The bill embeds valuable accountability elements (performance reporting, independent evaluation, best-practices publication) but leaves several implementation questions unresolved. First, although applications must describe credential quality where applicable, the statute does not set a national standard for what constitutes an acceptable recognized postsecondary credential; DOL will need to operationalize those quality criteria and avoid uneven credential inflation or proliferation.
Second, immersive hardware and high-quality instructional content are capital- and labor-intensive; grants can seed adoption, but the statute’s prohibition on subsequent grants for the same purpose raises sustainability questions for institutions that must cover maintenance, replacement, software licensing, and instructor refresher training after a five-year build period.

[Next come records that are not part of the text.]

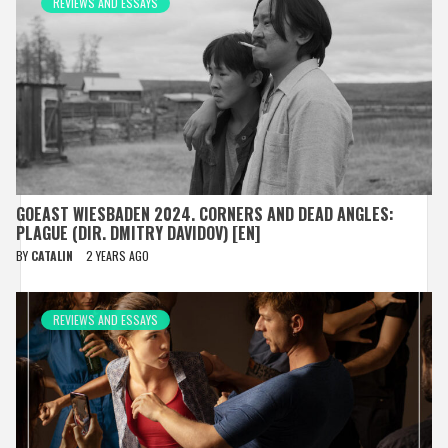
REVIEWS AND ESSAYS
GOEAST WIESBADEN 2024. CORNERS AND DEAD ANGLES:
PLAGUE (DIR. DMITRY DAVIDOV) [EN]
BY
CATALIN
2 YEARS AGO
REVIEWS AND ESSAYS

Equity and access present another practical tension. The bill requires ADA compliance and prioritizes serving individuals with barriers and rural communities, yet immersive learning depends on reliable broadband and ongoing technical support at scale — resources that are uneven across rural and low-income areas.
Finally, the reservation of 1–5% of funds for independent evaluation signals seriousness about evidence, but small evaluation budgets relative to overall program size may limit evaluators’ ability to capture long-term employment and credential value, particularly for pilots across diverse institutions and sectors. DOL will need to balance rapid deployment with rigorous, comparable outcome measurement to determine whether immersive modalities deliver employer-valued returns on investment.